▶ [REQUIRED ACTION]: From the records below, return every line containing the word "Team".

Records from a dataset
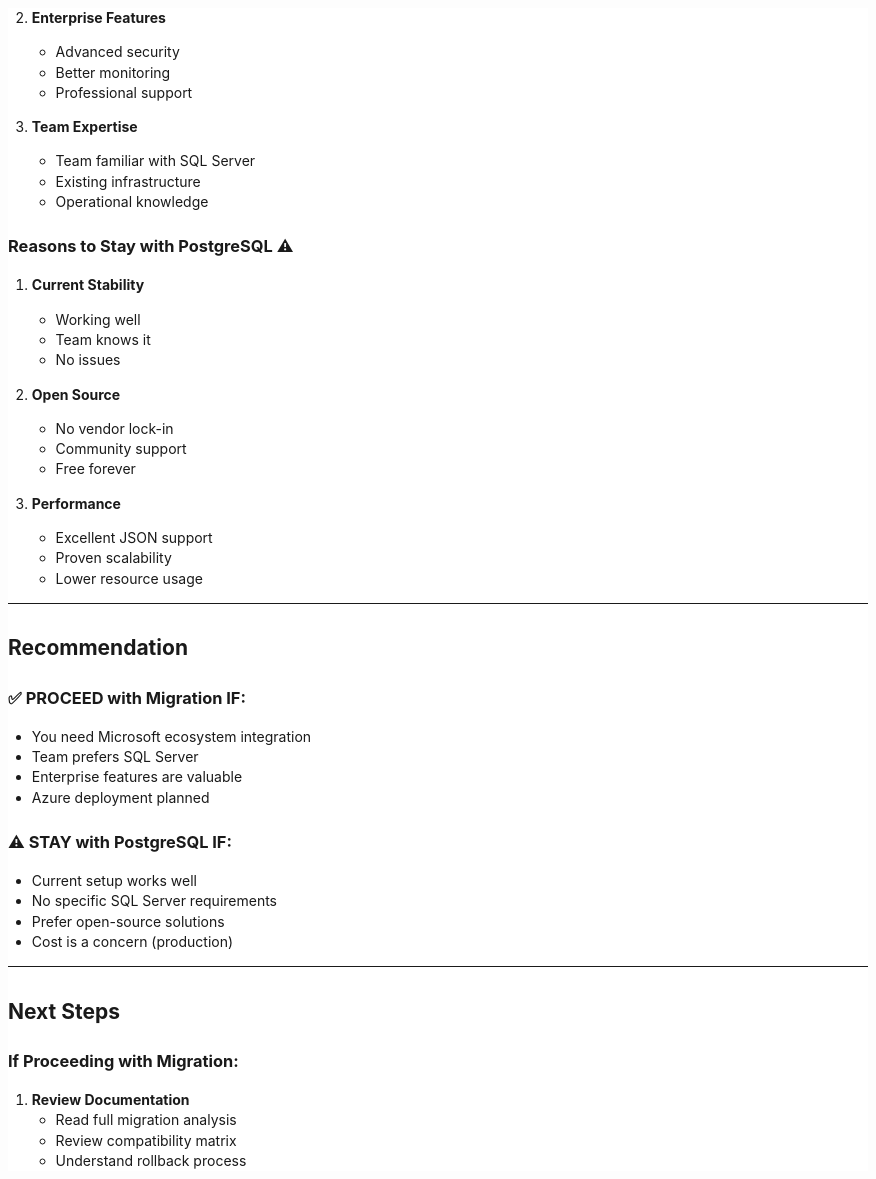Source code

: 2. **Enterprise Features**
   - Advanced security
   - Better monitoring
   - Professional support

3. **Team Expertise**
   - Team familiar with SQL Server
   - Existing infrastructure
   - Operational knowledge

### Reasons to Stay with PostgreSQL ⚠️

1. **Current Stability**
   - Working well
   - Team knows it
   - No issues

2. **Open Source**
   - No vendor lock-in
   - Community support
   - Free forever

3. **Performance**
   - Excellent JSON support
   - Proven scalability
   - Lower resource usage

---

## Recommendation

### ✅ PROCEED with Migration IF:

- You need Microsoft ecosystem integration
- Team prefers SQL Server
- Enterprise features are valuable
- Azure deployment planned

### ⚠️ STAY with PostgreSQL IF:

- Current setup works well
- No specific SQL Server requirements
- Prefer open-source solutions
- Cost is a concern (production)

---

## Next Steps

### If Proceeding with Migration:

1. **Review Documentation**
   - Read full migration analysis
   - Review compatibility matrix
   - Understand rollback process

▶ [RESPONSE]:
3. **Team Expertise**
   - Team familiar with SQL Server
   - Team knows it
- Team prefers SQL Server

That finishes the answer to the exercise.